Given records below:

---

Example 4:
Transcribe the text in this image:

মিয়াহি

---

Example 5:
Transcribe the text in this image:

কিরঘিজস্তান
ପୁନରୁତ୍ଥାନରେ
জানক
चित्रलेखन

End of Given records.

— Task prompt —
Reproduce every entry exactly, with nothing added or dropped.

— Response for this exercise —
---

Example 4:
Transcribe the text in this image:

মিয়াহি

---

Example 5:
Transcribe the text in this image:

কিরঘিজস্তান
ପୁନରୁତ୍ଥାନରେ
জানক
चित्रलेखन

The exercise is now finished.